[Transcribed page text]
>>>>
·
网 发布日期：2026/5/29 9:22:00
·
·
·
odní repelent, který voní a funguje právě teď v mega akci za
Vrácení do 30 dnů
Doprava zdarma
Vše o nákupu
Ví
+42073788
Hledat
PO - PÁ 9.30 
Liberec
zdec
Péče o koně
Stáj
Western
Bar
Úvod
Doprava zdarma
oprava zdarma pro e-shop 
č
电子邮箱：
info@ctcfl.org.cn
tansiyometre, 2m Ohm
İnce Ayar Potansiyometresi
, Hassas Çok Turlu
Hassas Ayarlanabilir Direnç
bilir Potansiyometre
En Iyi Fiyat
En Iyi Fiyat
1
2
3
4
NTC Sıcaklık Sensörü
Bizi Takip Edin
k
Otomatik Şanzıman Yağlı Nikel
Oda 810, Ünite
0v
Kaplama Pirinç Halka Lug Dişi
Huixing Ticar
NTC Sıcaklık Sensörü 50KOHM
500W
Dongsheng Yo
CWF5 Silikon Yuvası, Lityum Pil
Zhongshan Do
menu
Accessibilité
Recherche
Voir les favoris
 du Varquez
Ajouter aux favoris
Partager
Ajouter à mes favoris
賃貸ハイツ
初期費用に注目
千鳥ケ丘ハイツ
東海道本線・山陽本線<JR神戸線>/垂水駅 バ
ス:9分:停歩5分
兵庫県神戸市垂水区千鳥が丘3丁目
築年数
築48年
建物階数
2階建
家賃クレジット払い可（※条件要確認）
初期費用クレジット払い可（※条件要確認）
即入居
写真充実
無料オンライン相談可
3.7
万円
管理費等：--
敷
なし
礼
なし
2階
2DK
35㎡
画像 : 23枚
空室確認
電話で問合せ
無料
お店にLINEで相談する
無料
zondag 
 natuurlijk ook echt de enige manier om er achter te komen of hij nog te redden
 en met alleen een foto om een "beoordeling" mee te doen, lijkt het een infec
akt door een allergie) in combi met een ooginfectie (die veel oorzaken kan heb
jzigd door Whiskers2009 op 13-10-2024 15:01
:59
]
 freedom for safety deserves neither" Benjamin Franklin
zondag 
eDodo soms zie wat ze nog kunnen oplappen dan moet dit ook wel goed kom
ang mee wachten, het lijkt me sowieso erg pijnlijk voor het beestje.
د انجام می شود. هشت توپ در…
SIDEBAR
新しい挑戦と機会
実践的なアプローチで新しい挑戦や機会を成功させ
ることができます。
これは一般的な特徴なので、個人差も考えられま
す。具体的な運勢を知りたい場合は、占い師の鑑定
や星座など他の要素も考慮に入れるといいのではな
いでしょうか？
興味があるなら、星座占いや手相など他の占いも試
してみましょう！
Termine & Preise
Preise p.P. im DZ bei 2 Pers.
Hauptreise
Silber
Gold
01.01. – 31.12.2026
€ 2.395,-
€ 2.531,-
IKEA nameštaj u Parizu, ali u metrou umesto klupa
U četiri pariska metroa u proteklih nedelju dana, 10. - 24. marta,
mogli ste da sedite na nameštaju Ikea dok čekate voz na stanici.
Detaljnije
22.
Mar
<<<<
**What is required**
Please give the data again from the start through the line containing "Dongsheng Yo", replacing "Sıcaklık Sensörü" with "Temperature Sensor" and leaving everything else unchanged.

**Task solution**
·
网 发布日期：2026/5/29 9:22:00
·
·
·
odní repelent, který voní a funguje právě teď v mega akci za
Vrácení do 30 dnů
Doprava zdarma
Vše o nákupu
Ví
+42073788
Hledat
PO - PÁ 9.30 
Liberec
zdec
Péče o koně
Stáj
Western
Bar
Úvod
Doprava zdarma
oprava zdarma pro e-shop 
č
电子邮箱：
info@ctcfl.org.cn
tansiyometre, 2m Ohm
İnce Ayar Potansiyometresi
, Hassas Çok Turlu
Hassas Ayarlanabilir Direnç
bilir Potansiyometre
En Iyi Fiyat
En Iyi Fiyat
1
2
3
4
NTC Temperature Sensor
Bizi Takip Edin
k
Otomatik Şanzıman Yağlı Nikel
Oda 810, Ünite
0v
Kaplama Pirinç Halka Lug Dişi
Huixing Ticar
NTC Temperature Sensor 50KOHM
500W
Dongsheng Yo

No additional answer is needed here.